[[ EXTRACTED INFORMATION, beginning ]]

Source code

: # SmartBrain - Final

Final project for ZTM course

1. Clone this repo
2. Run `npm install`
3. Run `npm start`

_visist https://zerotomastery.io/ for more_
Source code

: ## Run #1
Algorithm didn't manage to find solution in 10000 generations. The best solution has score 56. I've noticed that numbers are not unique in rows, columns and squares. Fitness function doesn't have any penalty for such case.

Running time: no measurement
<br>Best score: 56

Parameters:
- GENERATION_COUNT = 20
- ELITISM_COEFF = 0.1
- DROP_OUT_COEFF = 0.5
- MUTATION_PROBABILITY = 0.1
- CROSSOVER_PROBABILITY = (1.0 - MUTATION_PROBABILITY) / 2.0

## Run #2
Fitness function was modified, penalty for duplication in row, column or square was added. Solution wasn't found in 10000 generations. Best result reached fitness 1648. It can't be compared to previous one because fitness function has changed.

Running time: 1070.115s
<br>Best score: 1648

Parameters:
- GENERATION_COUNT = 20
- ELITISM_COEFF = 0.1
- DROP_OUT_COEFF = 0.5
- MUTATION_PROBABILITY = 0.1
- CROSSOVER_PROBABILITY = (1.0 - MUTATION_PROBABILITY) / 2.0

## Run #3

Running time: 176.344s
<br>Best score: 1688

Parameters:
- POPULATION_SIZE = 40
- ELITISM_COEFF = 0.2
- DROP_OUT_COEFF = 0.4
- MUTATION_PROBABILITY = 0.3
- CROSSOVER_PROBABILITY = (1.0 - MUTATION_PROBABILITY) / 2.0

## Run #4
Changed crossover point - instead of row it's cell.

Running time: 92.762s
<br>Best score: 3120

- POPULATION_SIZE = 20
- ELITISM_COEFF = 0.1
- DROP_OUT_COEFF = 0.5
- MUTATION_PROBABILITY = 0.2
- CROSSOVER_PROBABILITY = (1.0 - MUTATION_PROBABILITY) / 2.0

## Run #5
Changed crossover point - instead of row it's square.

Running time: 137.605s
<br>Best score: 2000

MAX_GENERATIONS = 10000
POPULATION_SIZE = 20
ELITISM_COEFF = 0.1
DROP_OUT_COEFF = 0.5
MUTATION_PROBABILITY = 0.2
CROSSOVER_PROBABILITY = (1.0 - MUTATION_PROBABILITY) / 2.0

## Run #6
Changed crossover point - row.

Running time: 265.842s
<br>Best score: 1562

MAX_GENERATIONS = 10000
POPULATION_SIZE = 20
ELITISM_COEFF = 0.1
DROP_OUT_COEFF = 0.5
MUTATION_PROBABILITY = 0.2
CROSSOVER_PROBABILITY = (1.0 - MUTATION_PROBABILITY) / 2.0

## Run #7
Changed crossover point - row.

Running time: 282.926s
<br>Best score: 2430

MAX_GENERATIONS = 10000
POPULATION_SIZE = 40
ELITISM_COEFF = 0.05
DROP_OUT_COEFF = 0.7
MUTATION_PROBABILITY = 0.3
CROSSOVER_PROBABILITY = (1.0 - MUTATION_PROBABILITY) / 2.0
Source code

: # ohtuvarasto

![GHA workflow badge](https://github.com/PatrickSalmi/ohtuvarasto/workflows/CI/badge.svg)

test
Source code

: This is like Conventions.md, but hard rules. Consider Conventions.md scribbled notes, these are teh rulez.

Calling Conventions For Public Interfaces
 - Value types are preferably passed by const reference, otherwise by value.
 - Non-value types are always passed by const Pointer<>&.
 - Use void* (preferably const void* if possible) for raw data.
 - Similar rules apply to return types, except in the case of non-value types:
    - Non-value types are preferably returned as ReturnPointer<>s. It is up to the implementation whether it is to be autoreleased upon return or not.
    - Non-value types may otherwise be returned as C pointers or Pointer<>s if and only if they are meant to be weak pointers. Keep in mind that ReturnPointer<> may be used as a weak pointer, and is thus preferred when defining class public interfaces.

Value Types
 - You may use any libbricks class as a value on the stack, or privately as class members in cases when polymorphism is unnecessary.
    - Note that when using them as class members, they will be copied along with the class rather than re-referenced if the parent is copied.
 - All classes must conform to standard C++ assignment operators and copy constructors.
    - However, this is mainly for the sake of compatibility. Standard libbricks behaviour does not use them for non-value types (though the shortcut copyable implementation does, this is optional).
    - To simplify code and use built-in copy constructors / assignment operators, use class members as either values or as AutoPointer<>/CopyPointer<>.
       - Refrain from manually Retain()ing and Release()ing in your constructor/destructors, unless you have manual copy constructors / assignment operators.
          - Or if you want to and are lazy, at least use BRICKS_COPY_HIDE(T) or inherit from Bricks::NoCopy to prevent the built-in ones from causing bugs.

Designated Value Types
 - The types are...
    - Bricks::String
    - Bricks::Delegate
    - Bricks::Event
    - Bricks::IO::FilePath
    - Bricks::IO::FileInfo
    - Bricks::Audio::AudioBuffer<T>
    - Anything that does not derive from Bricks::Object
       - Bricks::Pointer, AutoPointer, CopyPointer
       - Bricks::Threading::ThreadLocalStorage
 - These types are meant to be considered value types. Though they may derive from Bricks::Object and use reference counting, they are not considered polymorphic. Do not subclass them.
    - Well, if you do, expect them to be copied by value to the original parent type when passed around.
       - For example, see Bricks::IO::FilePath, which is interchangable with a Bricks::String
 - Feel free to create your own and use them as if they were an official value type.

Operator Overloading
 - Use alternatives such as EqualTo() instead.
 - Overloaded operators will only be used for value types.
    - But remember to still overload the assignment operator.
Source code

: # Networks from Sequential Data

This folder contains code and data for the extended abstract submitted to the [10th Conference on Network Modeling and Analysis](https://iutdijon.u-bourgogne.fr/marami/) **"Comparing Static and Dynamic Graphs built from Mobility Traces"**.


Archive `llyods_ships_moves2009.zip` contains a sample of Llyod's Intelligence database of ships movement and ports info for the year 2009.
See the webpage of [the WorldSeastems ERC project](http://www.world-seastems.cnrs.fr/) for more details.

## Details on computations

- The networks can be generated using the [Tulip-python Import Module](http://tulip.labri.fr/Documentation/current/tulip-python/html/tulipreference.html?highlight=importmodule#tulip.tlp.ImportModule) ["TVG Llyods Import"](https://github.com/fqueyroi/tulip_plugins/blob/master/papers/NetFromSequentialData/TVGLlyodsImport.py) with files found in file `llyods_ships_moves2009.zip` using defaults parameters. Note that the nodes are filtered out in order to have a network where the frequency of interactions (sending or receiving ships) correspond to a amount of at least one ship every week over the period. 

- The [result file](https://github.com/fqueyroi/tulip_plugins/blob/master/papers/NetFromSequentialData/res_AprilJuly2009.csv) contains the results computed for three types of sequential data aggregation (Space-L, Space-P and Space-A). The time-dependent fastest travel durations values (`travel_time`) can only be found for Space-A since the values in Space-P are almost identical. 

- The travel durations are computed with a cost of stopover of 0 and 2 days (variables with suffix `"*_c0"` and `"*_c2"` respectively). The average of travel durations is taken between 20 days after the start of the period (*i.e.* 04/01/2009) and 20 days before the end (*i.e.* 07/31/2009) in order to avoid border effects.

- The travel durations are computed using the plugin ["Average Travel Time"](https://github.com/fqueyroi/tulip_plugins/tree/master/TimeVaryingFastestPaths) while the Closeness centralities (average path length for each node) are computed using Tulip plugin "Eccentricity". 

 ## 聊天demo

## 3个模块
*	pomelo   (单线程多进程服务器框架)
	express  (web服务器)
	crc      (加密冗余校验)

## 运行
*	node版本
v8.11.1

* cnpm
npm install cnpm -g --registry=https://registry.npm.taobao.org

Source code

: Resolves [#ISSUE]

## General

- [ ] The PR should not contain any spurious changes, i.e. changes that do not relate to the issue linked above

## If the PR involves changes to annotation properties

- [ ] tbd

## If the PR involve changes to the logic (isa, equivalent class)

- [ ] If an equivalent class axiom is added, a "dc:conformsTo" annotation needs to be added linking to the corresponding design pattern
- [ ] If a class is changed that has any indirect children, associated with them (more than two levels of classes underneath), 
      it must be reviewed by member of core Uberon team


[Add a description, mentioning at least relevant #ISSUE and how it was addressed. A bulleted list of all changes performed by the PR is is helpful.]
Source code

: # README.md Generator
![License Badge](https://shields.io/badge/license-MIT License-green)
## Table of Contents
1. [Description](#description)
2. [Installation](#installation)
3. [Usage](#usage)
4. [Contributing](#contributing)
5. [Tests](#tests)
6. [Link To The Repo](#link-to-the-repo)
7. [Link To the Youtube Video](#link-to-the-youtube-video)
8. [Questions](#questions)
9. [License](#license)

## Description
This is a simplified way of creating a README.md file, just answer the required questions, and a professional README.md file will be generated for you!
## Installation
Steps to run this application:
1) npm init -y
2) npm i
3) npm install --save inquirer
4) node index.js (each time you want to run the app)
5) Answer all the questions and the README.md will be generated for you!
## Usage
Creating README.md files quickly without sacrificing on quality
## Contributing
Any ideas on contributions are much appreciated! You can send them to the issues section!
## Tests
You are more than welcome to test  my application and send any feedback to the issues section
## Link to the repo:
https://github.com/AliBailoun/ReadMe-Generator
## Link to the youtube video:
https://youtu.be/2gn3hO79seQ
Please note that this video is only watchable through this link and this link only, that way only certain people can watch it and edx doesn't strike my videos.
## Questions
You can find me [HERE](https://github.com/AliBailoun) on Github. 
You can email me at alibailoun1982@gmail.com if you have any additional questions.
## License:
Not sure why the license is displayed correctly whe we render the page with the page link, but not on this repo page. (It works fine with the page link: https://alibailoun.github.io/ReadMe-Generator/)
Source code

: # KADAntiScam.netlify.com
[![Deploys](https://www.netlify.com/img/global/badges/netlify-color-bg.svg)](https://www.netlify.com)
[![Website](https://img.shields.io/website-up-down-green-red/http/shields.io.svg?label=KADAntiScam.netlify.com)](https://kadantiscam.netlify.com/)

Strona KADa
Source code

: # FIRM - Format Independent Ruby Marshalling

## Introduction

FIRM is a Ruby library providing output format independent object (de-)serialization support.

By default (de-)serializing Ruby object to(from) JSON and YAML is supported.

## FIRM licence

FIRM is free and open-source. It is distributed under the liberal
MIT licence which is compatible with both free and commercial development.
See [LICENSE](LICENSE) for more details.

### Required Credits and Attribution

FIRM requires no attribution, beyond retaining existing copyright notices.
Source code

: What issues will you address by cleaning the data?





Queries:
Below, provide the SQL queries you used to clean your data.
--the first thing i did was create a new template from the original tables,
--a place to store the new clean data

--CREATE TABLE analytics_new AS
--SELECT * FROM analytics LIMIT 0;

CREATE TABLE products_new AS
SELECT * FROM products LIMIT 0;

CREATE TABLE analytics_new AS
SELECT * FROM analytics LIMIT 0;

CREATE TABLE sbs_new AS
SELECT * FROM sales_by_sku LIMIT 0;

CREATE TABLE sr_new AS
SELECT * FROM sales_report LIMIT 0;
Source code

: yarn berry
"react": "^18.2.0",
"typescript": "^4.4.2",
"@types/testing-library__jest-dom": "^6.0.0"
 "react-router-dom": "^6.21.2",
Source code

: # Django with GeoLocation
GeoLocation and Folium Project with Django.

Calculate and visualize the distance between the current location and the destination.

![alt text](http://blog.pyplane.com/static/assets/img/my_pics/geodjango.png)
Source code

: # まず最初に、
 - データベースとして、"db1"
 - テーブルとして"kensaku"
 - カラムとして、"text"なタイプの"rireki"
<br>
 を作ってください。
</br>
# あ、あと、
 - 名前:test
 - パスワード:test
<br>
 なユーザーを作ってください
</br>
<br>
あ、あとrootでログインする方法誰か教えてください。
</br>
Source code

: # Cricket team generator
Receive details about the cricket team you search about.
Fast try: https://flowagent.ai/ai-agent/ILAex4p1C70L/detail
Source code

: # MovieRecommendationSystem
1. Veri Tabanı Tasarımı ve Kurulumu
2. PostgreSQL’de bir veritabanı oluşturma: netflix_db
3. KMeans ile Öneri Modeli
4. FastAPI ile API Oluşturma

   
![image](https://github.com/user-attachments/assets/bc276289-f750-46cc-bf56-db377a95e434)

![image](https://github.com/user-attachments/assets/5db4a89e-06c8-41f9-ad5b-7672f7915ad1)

[[ EXTRACTED INFORMATION, end ]]

* WHAT THE TASK ASKS
Exactly the lines from the one containing "Fast try: https://flowagent.ai/ai-agent/ILAex4p1C70L/detail" through the last line of the records are to be transcribed, both endpoints included.

* EXERCISE RESPONSE
Fast try: https://flowagent.ai/ai-agent/ILAex4p1C70L/detail
Source code

: # MovieRecommendationSystem
1. Veri Tabanı Tasarımı ve Kurulumu
2. PostgreSQL’de bir veritabanı oluşturma: netflix_db
3. KMeans ile Öneri Modeli
4. FastAPI ile API Oluşturma

   
![image](https://github.com/user-attachments/assets/bc276289-f750-46cc-bf56-db377a95e434)

![image](https://github.com/user-attachments/assets/5db4a89e-06c8-41f9-ad5b-7672f7915ad1)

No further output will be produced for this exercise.